Supplied data:
====
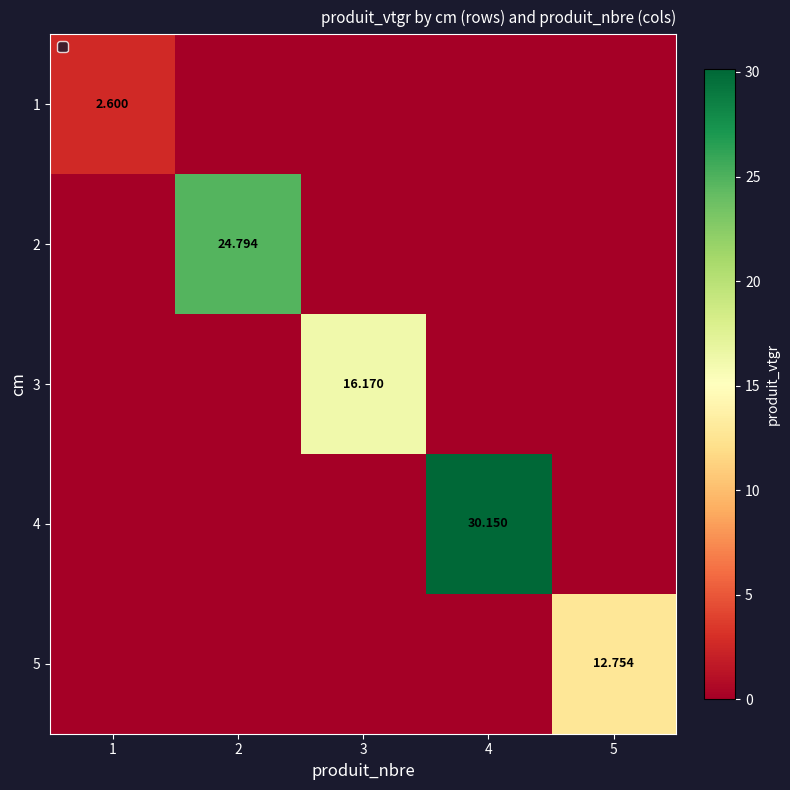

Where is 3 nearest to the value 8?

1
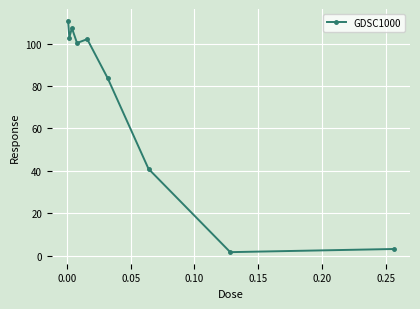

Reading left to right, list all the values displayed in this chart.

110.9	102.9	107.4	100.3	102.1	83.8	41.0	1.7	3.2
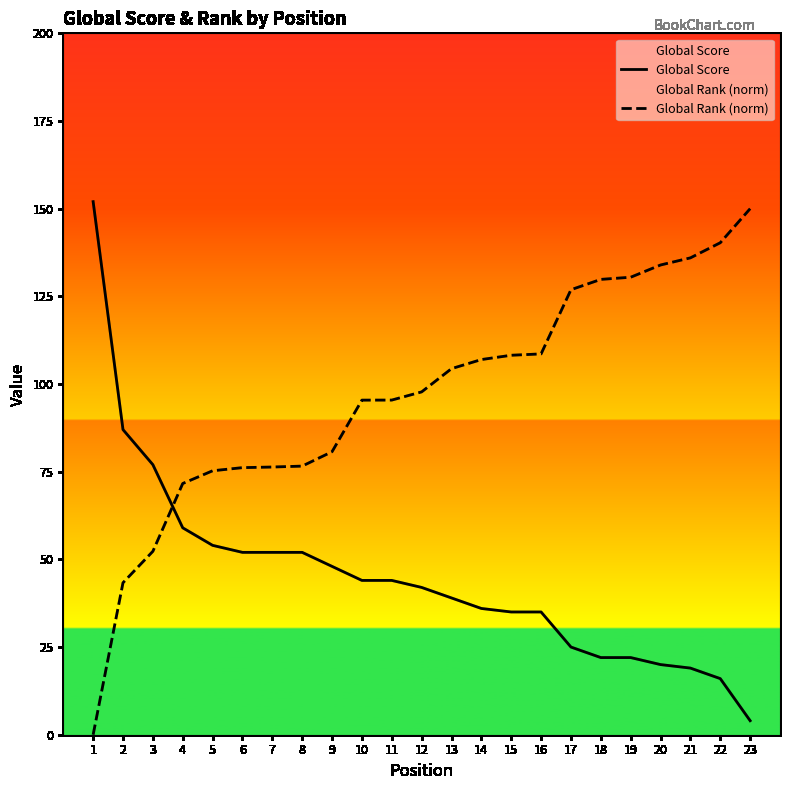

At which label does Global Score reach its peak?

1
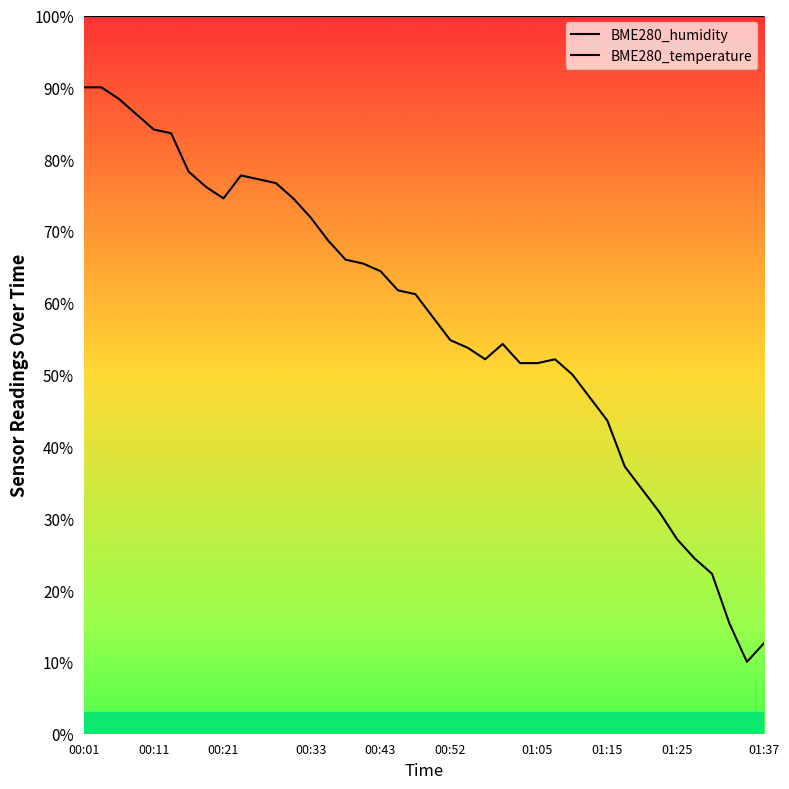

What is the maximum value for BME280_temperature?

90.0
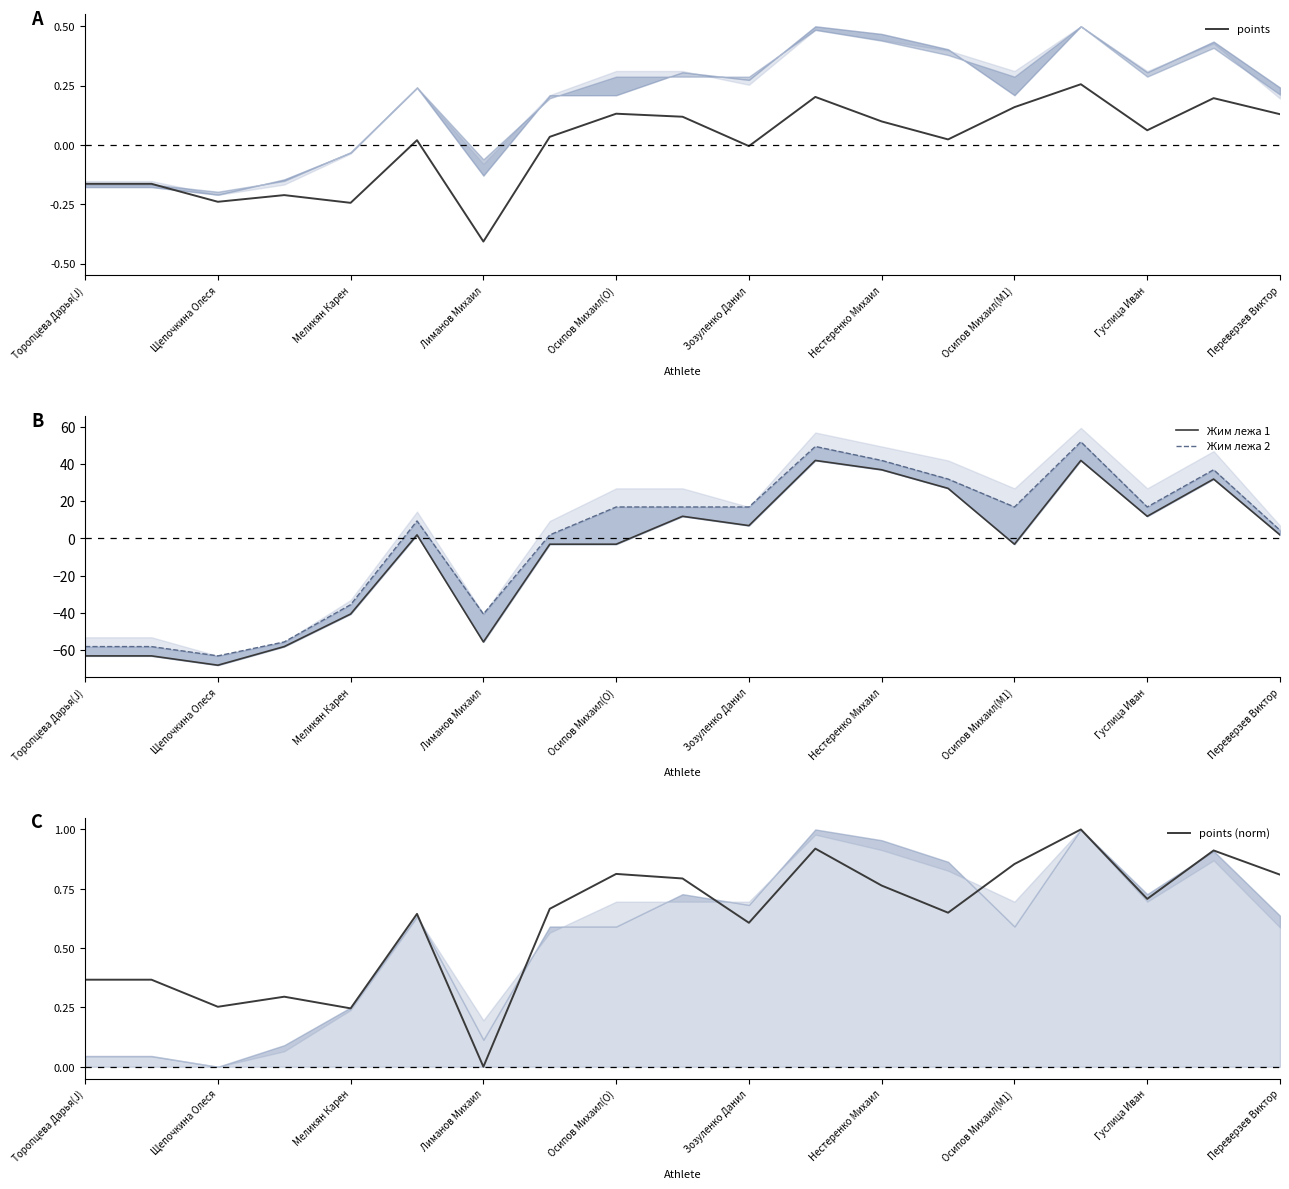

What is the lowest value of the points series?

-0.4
====
Swap "maximum" for "highest" in the entries running from the line containing "Reading left to" through the end of the entries, inclusive, and give those lines again with the pictures left out and all else unchanged.

Reading left to right, list all the values displayed in this chart.

110.9	102.9	107.4	100.3	102.1	83.8	41.0	1.7	3.2

At which label does Global Score reach its peak?

1

What is the highest value for BME280_temperature?

90.0

What is the lowest value of the points series?

-0.4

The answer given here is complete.